--- The tasks ---
1) Copy the post horn article below from "Norway - Scott" to "why change it?", word for word.
2) According to the post horn article below, on what date did Norway issue its first stamp showing the post horn?

--- Selection ---

• • • •

The Post Horn

Norway - Scott #51 (1898)
Norway – Scott #51 (1898)

To most people, the post horn is an antique object rarely encountered. To most stamp collectors, it is a design element most often found gracing older stamps or within the modernized logos of many postal services around the world. If certain specialized philatelists, the post horn represents a lifetime of collecting pleasure. When I was a budding collector in rural Tennessee circa 1974-1975, I was given my mother’s childhood Scott Modern Stamp Album which was so full of Norwegian post horns that I quickly relegated them to my list of “boring stamps”. How wrong I was! For the Kingdom of Norway issued its first stamp portraying this object back on December 25, 1871; with very few minor variations, the design of that stamp is still being used today making it the longest-running stamp issue ever. When you have a perfect design, why change it?

• • • •

--- Given material ---
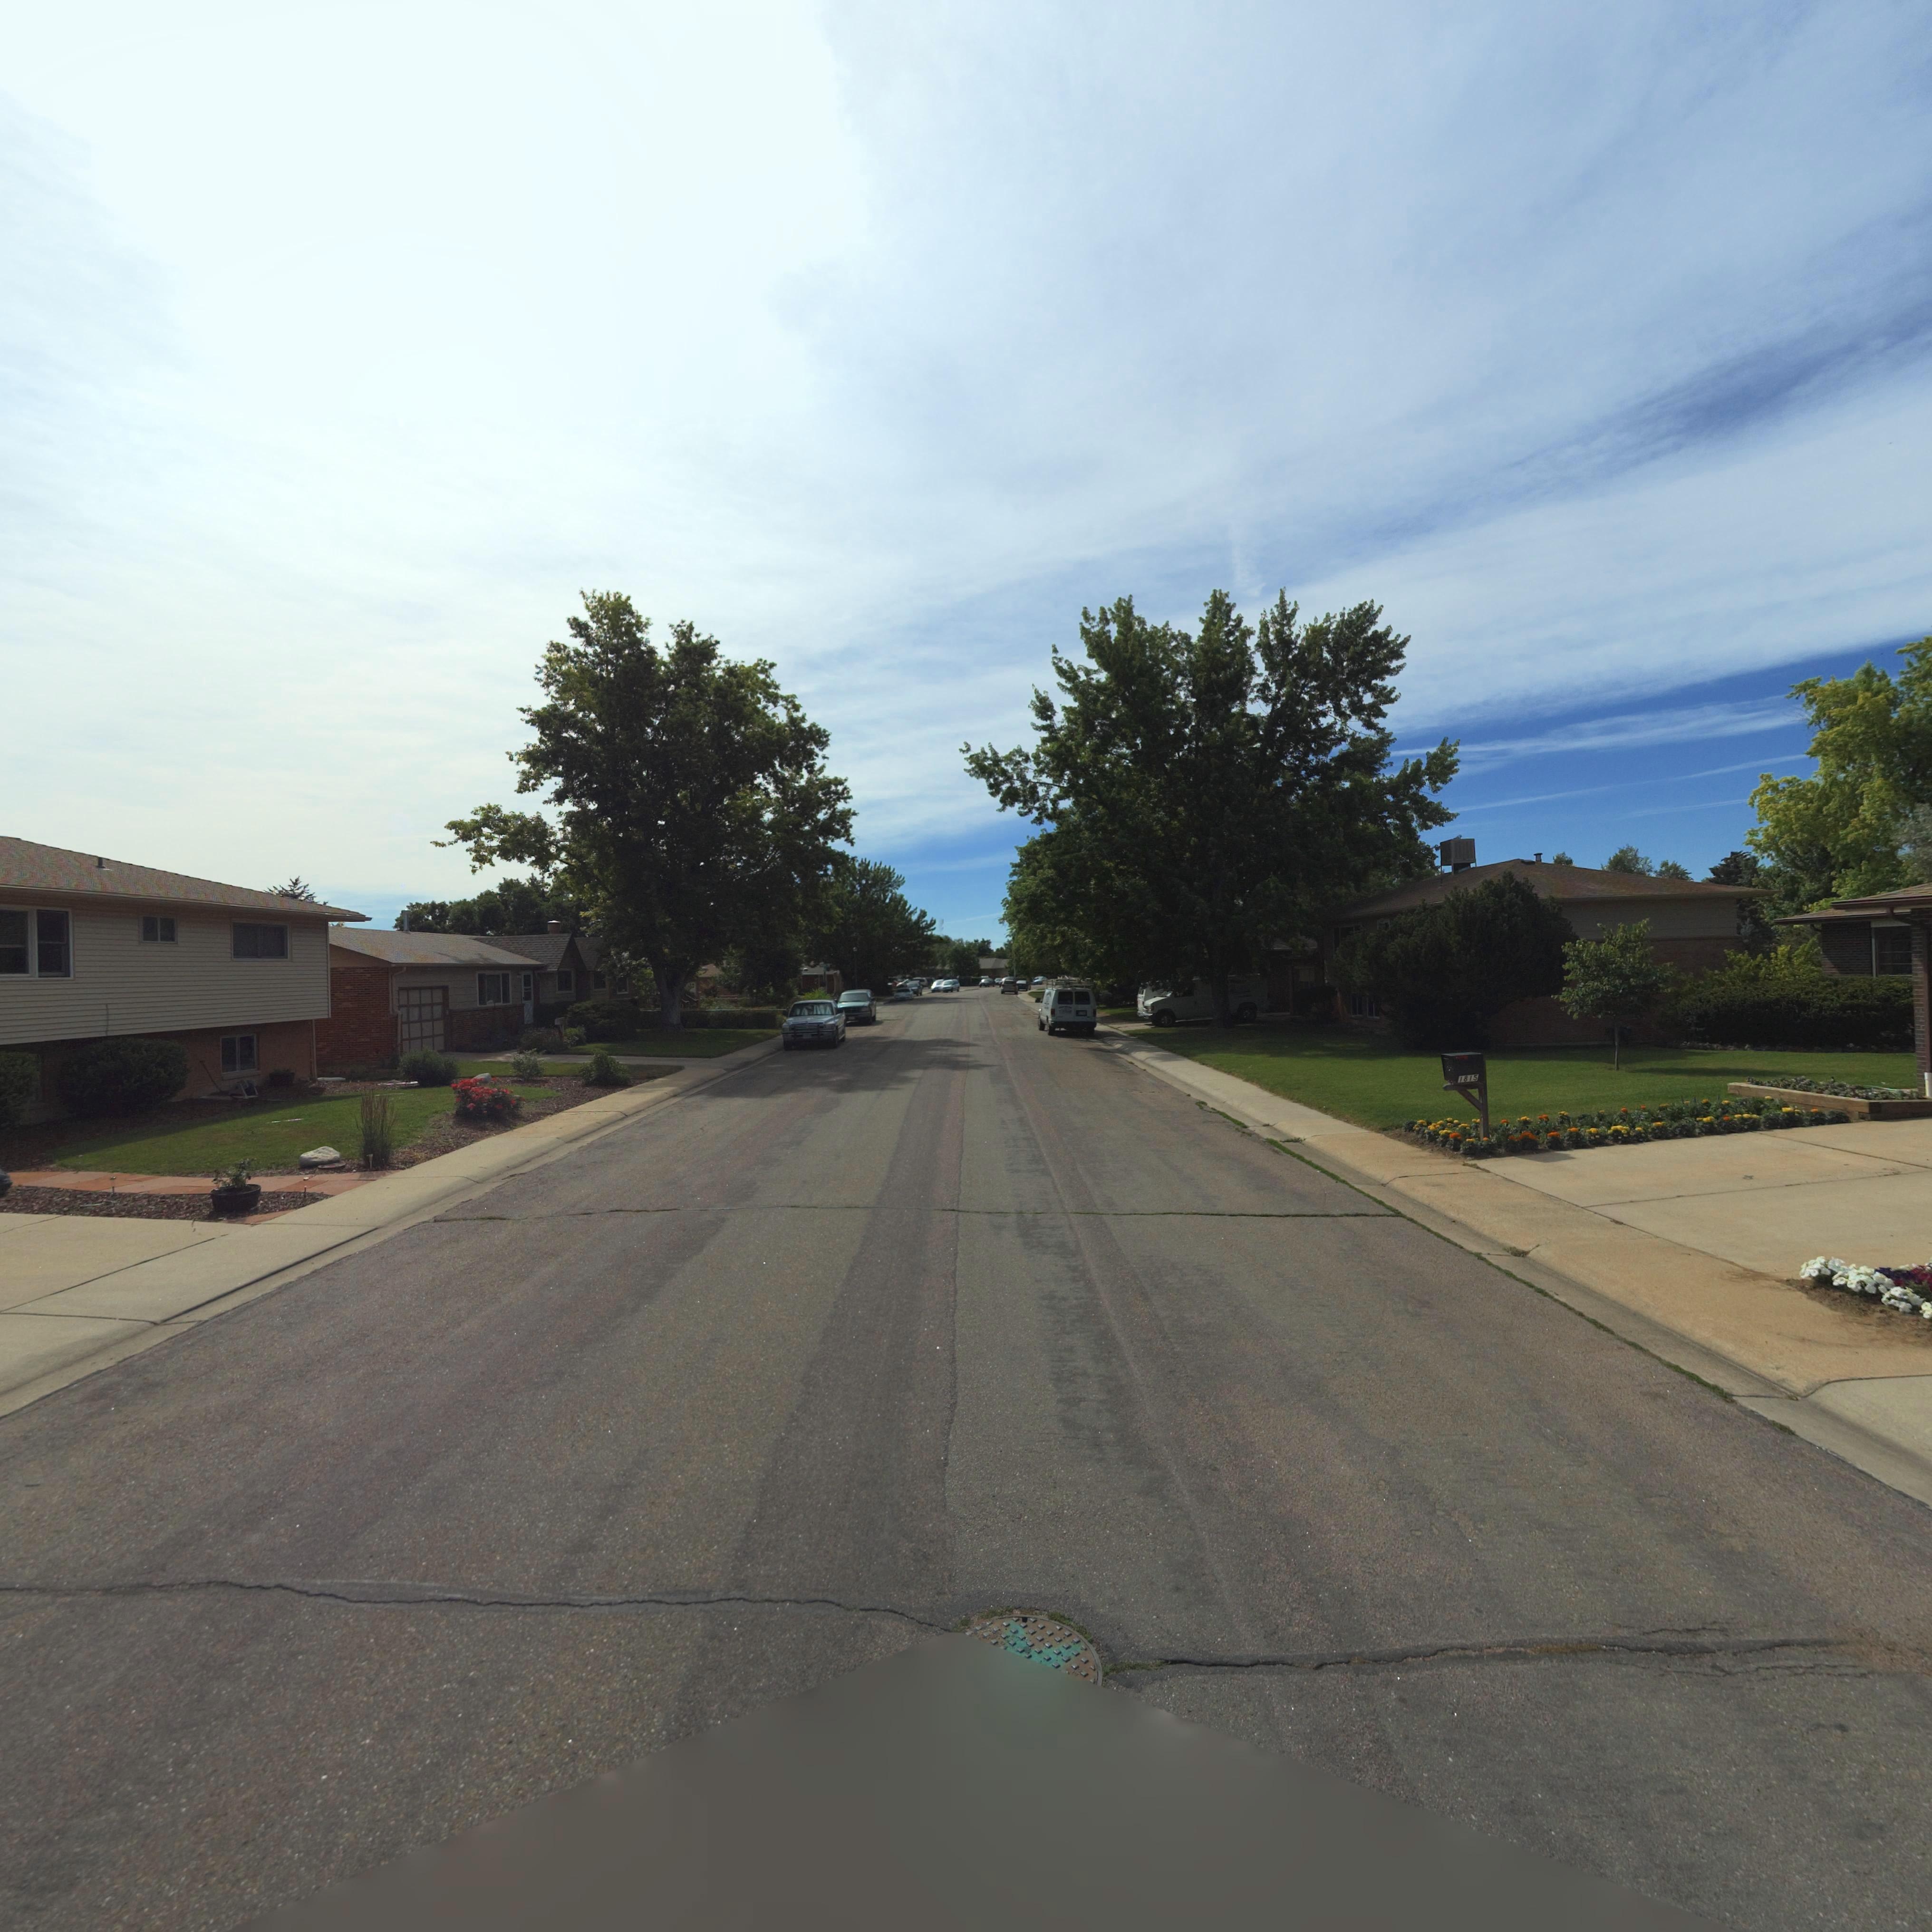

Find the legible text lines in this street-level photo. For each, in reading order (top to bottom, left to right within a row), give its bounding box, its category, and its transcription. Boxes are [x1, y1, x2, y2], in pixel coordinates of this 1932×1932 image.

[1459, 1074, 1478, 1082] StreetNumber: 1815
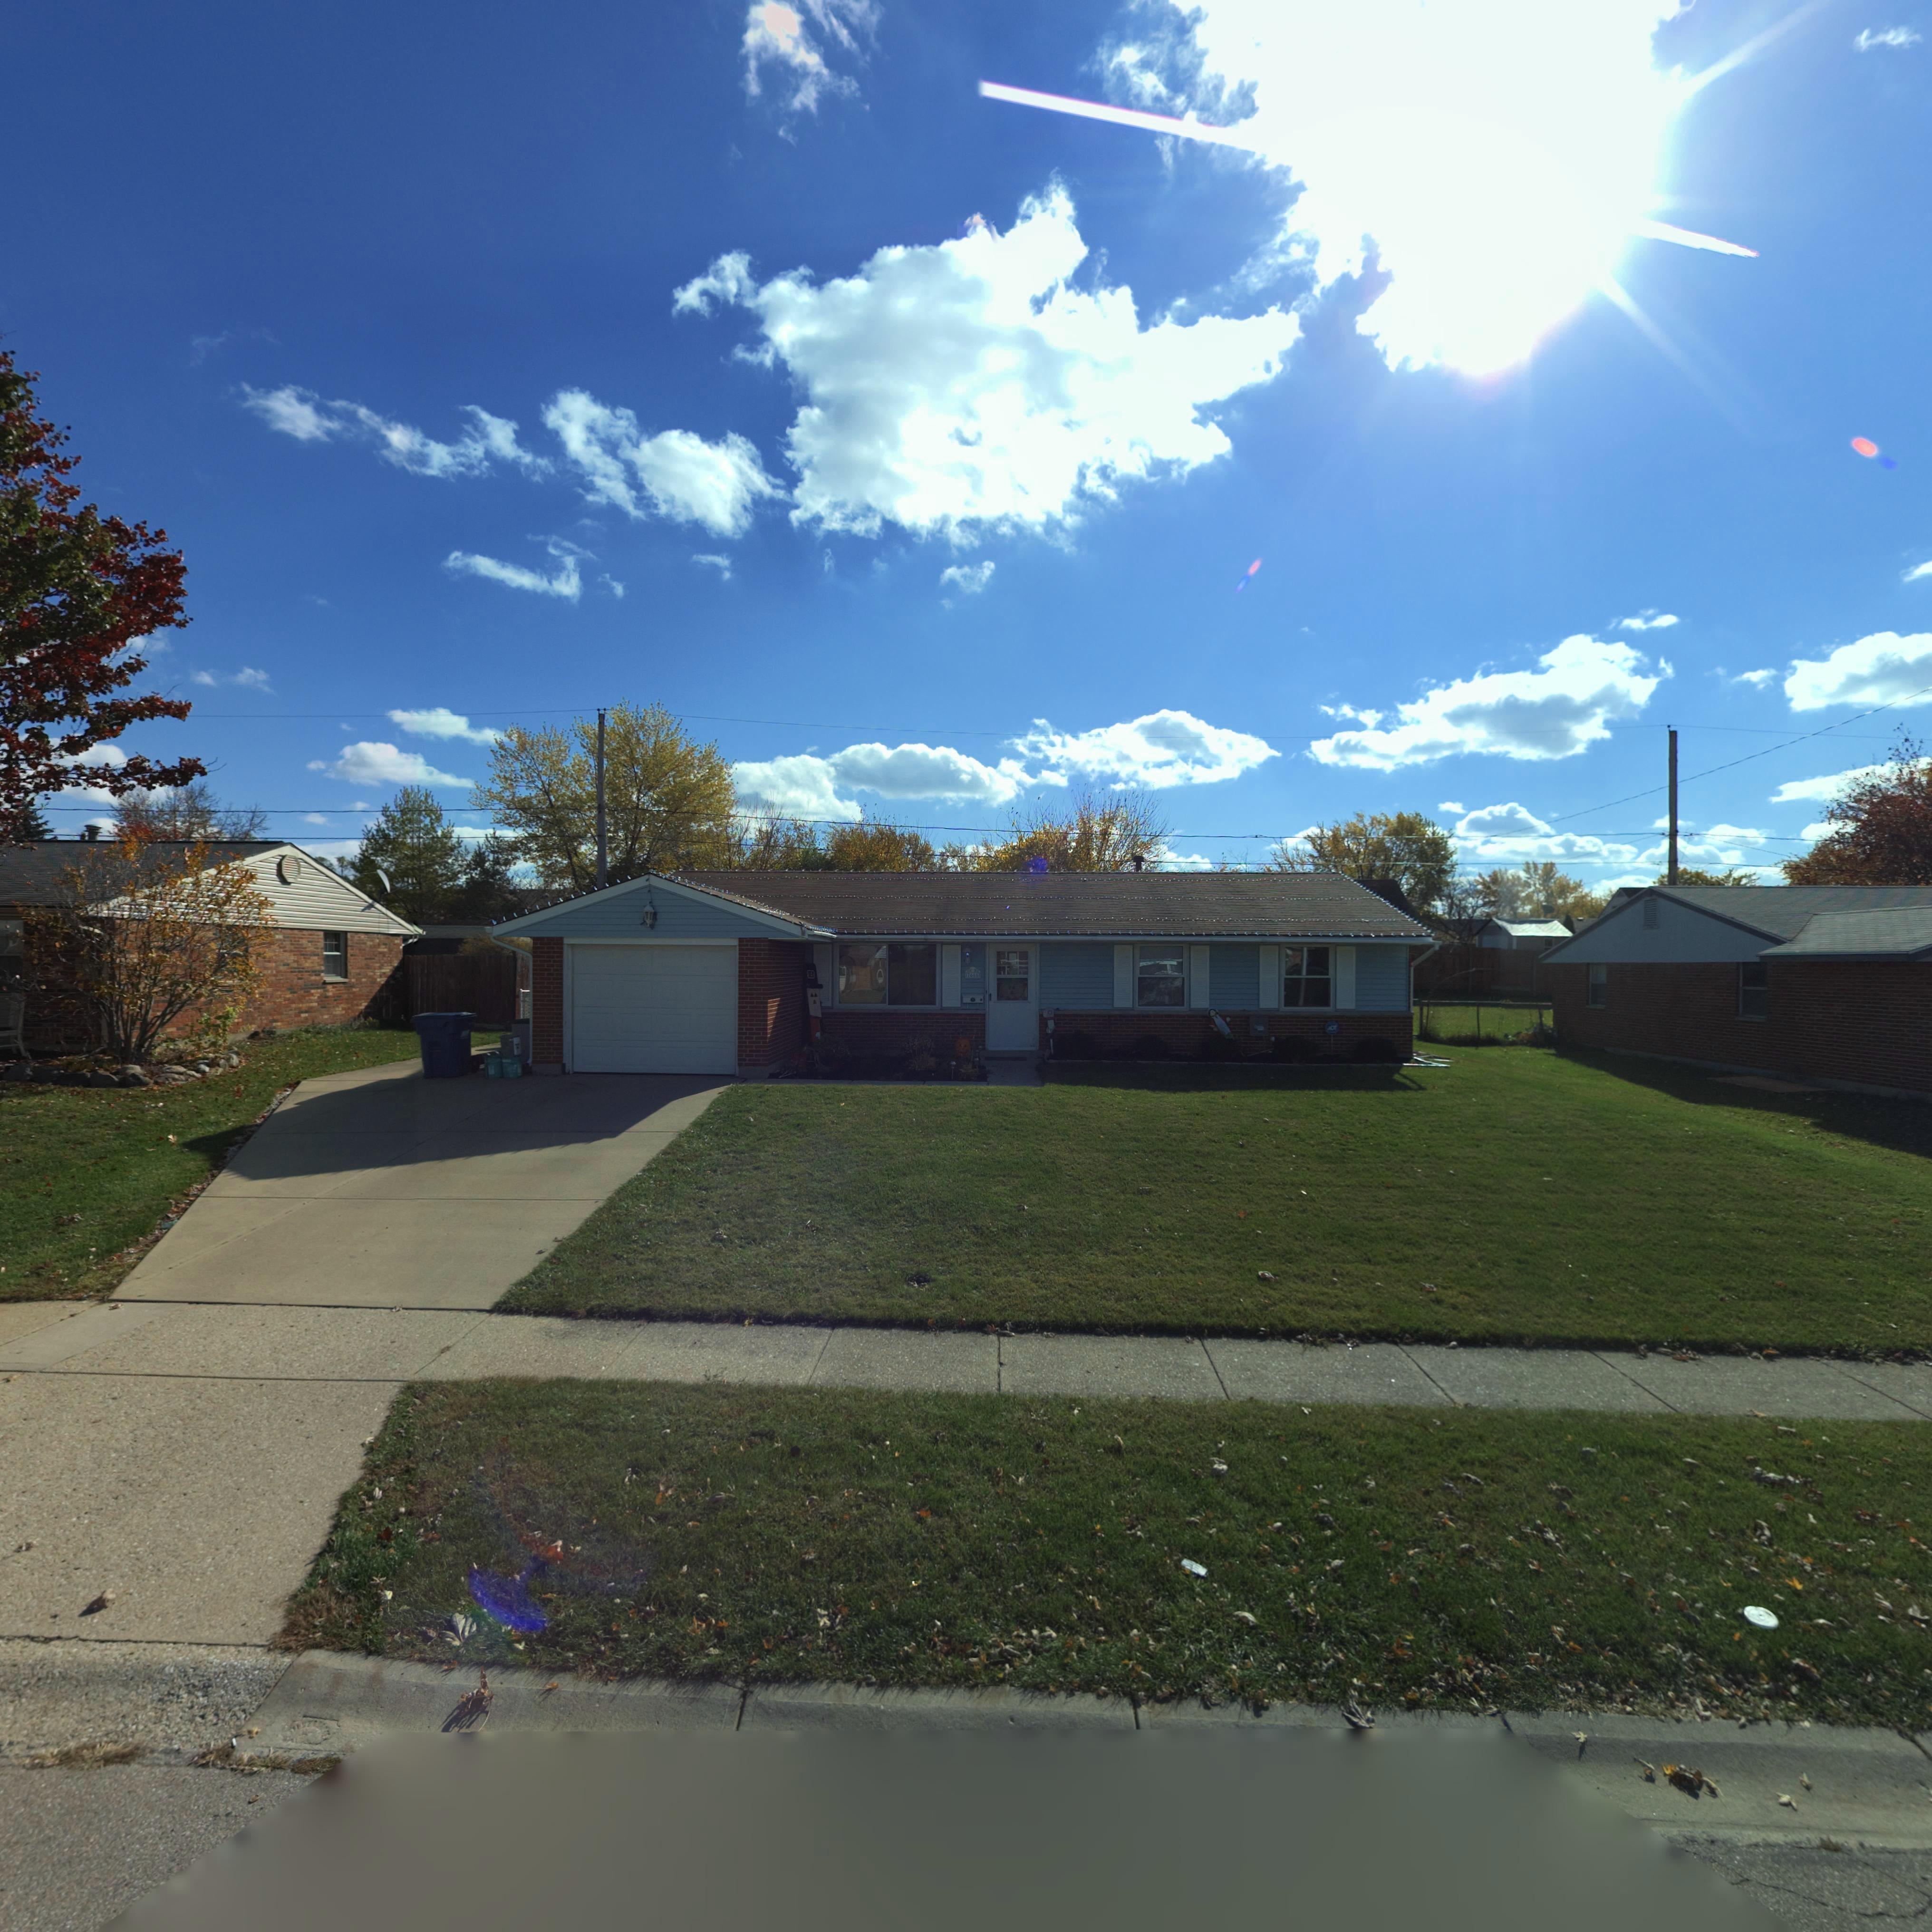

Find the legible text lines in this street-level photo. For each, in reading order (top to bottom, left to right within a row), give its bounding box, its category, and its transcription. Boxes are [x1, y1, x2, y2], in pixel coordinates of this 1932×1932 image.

• • • •

--- Answers to the exercises ---
1)
Norway - Scott #51 (1898)
Norway – Scott #51 (1898)

To most people, the post horn is an antique object rarely encountered. To most stamp collectors, it is a design element most often found gracing older stamps or within the modernized logos of many postal services around the world. If certain specialized philatelists, the post horn represents a lifetime of collecting pleasure. When I was a budding collector in rural Tennessee circa 1974-1975, I was given my mother’s childhood Scott Modern Stamp Album which was so full of Norwegian post horns that I quickly relegated them to my list of “boring stamps”. How wrong I was! For the Kingdom of Norway issued its first stamp portraying this object back on December 25, 1871; with very few minor variations, the design of that stamp is still being used today making it the longest-running stamp issue ever. When you have a perfect design, why change it?

2) December 25, 1871